If you need to do something more complicated, you will need to write your own code. As an example, here is the code for epic.sequences.SemiConllNERPipeline. This code is somewhat more complicated, as the CoNLL sequences need to be turned into segmentations.

def main(args: Array[String]) {
    val params:Params = CommandLineParser.readIn[Params](args)
    logger.info("Command line arguments for recovery:\n" + Configuration.fromObject(params).toCommandLineString)
    val (train,test) = {
      val standardTrain = CONLLSequenceReader.readTrain(new FileInputStream(params.path), params.path.getName).toIndexedSeq
      val standardTest = CONLLSequenceReader.readTrain(new FileInputStream(params.test), params.path.getName).toIndexedSeq

      standardTrain.take(params.nsents).map(makeSegmentation) -> standardTest.map(makeSegmentation)
    }


    // you can optionally pass in an a Gazetteer, though I've not gotten much mileage with them.
    val crf = SemiCRF.buildSimple(train, "--BEGIN--", "O", params.opt)

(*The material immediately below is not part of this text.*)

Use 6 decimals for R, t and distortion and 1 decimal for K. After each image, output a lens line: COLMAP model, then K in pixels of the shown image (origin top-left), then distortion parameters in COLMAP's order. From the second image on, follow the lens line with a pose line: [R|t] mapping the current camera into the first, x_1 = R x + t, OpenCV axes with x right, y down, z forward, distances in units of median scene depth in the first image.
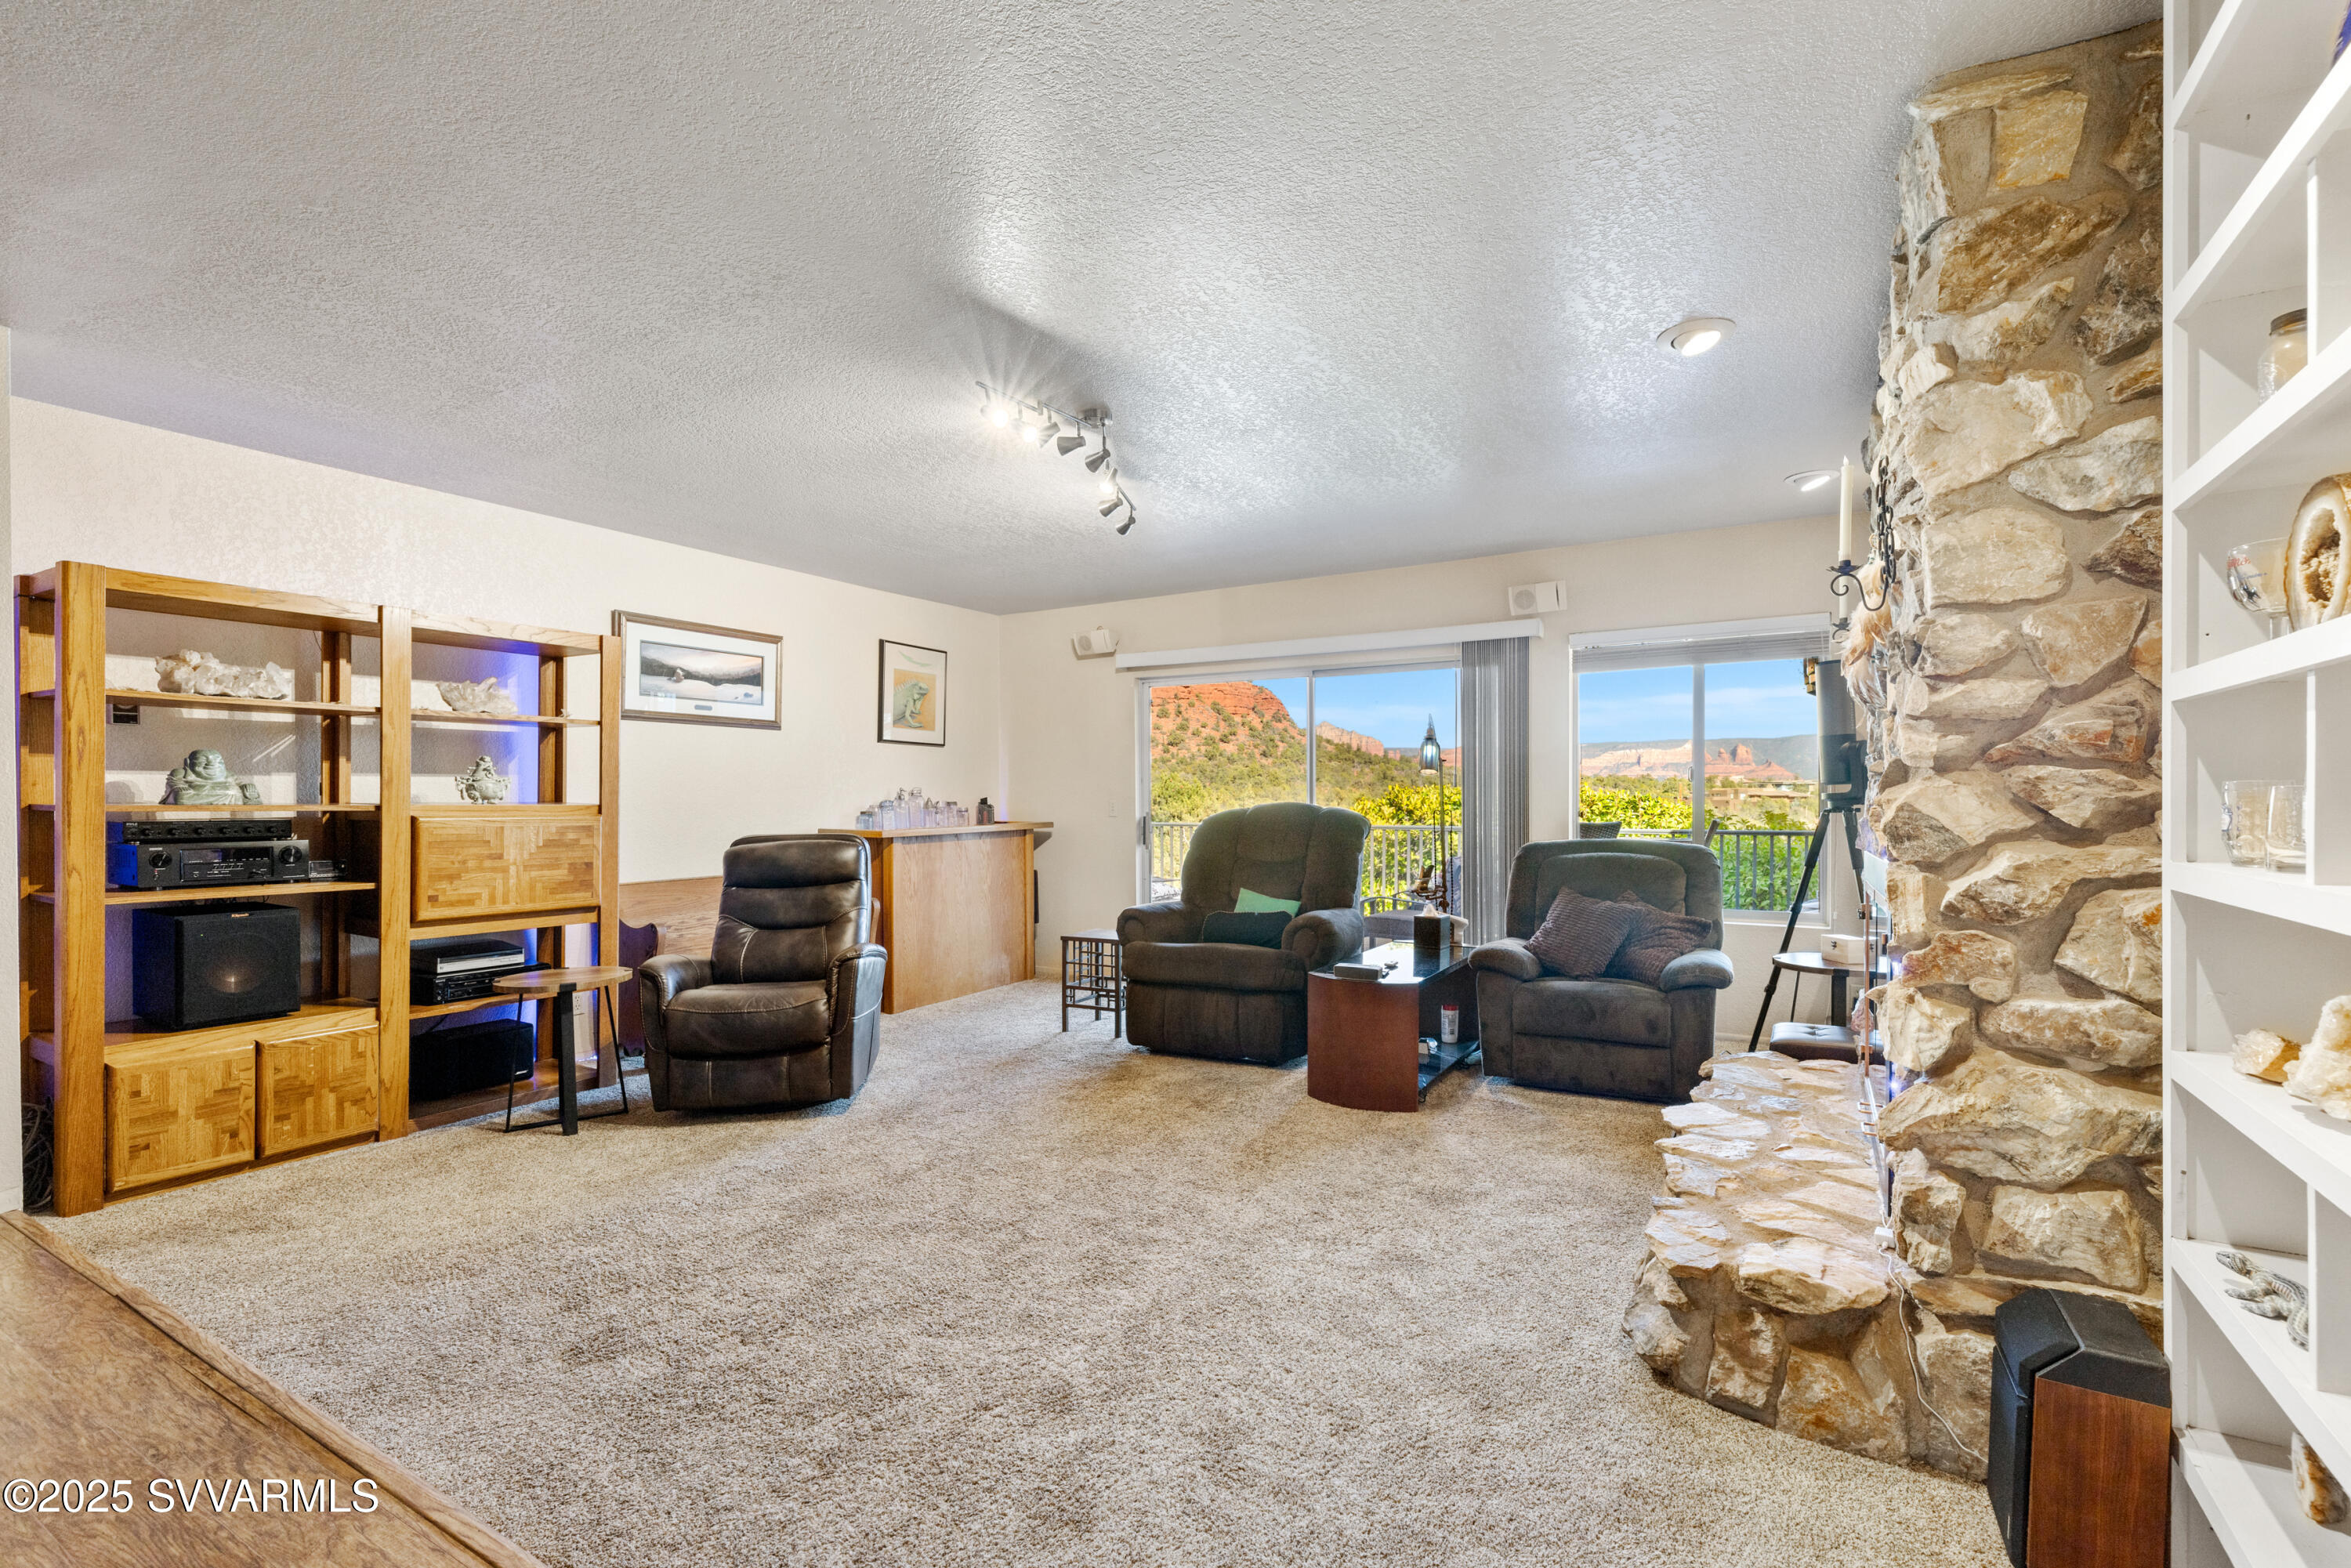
lens RADIAL K [[1026.9, 0, 1201.2], [0, 1026.9, 796.3], [0, 0, 1]] dist [-0.000300, -0.000004]
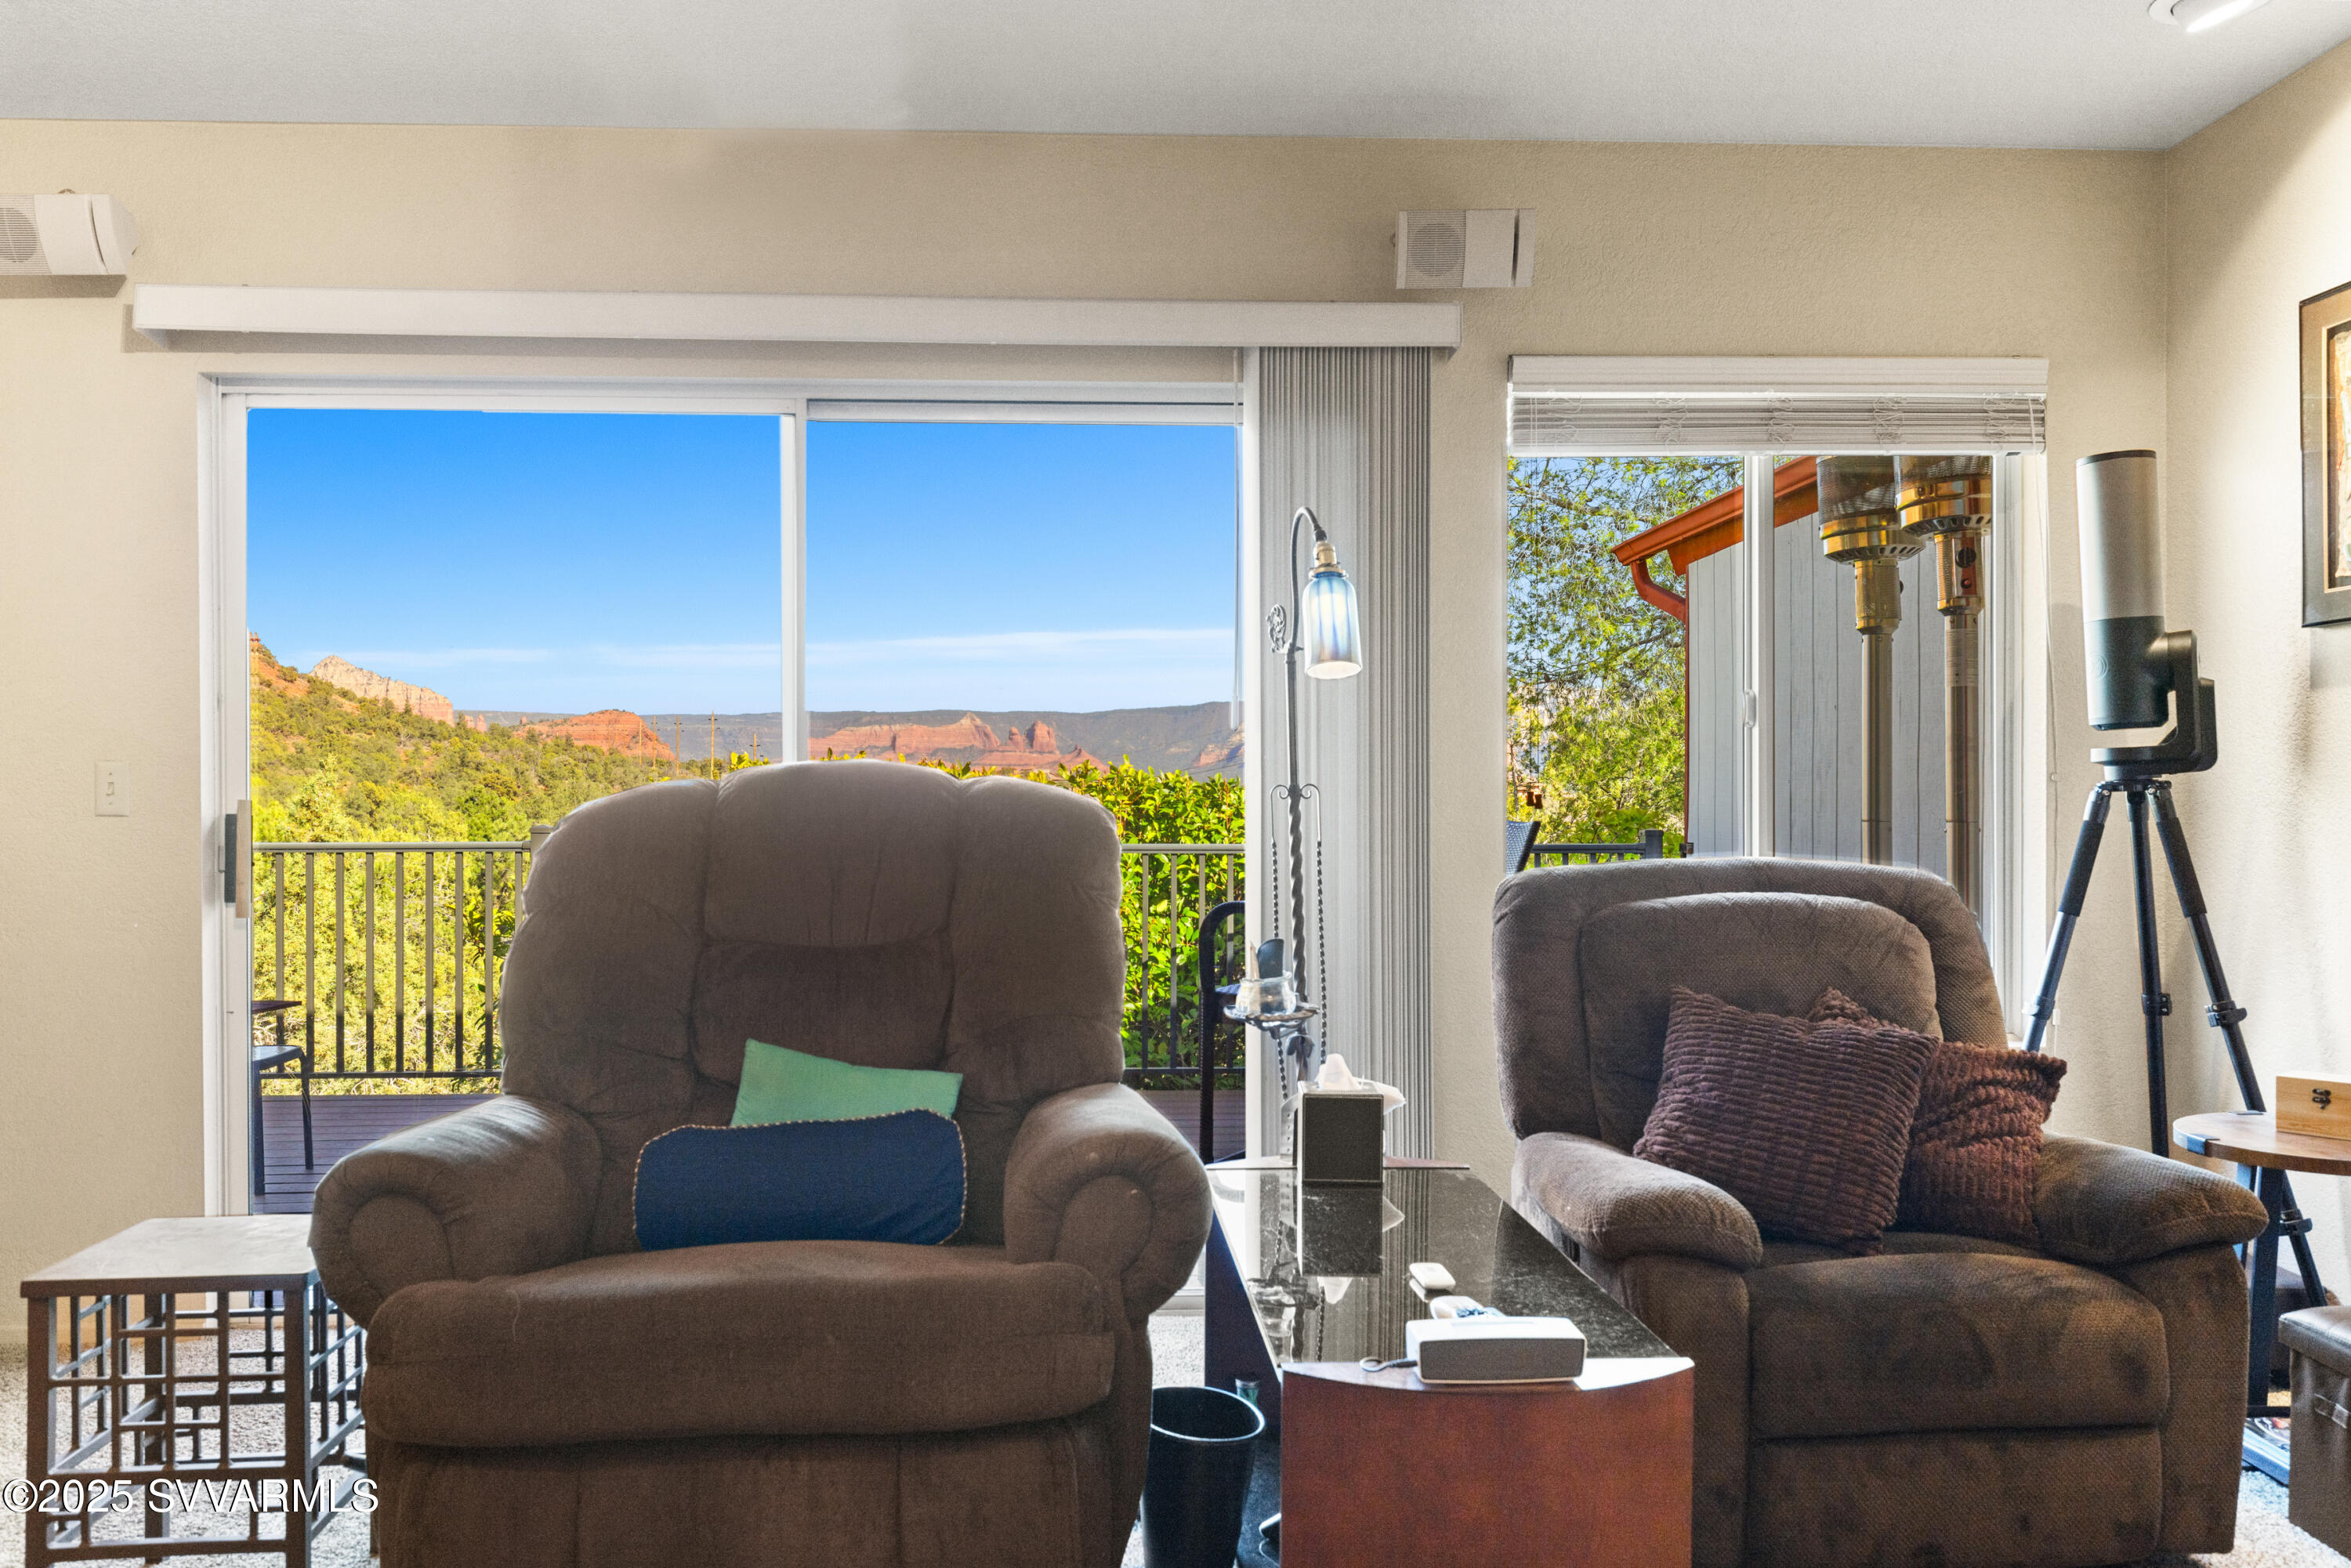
lens RADIAL K [[1786.9, 0, 1183.3], [0, 1786.9, 790.6], [0, 0, 1]] dist [-0.000330, -0.002734]
pose [[0.844922, 0.006812, 0.534846, -0.130907], [-0.003772, 0.999970, -0.006778, 0.019889], [-0.534876, 0.003709, 0.844922, 0.489897]]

    val stats = SegmentationEval.eval(crf, test)

    println(stats)


  }

We can also pass in featurizers, like in the CRF trainer. In this case, we can pass in a [WordFeaturizer] and a [SpanFeaturizer]. WordFeatures are like before, while SpanFeaturizer give features over the entire input span. For NER, this can be useful for adding features noting that an entity is entirely surrounded by quotation marks, for instance, or for matching against entries in a [[Gazetteer]].

OptParams

OptParams is a configuration class that controls the optimizer. There are a bunch of different options:

--opt.batchSize: Int = 512                                                                                                                                                                                                                 
--opt.regularization: Double = 0.0                                                                                                                                                                                                         
--opt.alpha: Double = 0.5                                                                                                                                                                                                                  
--opt.maxIterations: Int = 1000                                                                                                                                                                                                            
--opt.useL1: Boolean = false                                                                                                                                                                                                               
--opt.tolerance: Double = 1.0E-5                                                                                                                                                                                                           
--opt.useStochastic: Boolean = false                                                                                                                                                                                                       
--opt.randomSeed: Int = 0     

Regularization is generally very important. Using a value of 1.0 usually works pretty well. 5.0 works better on the SpanModel for parsing. useStochastic turns on stochastic gradient descent (rather than full batch optimization). It makes training much faster, usually.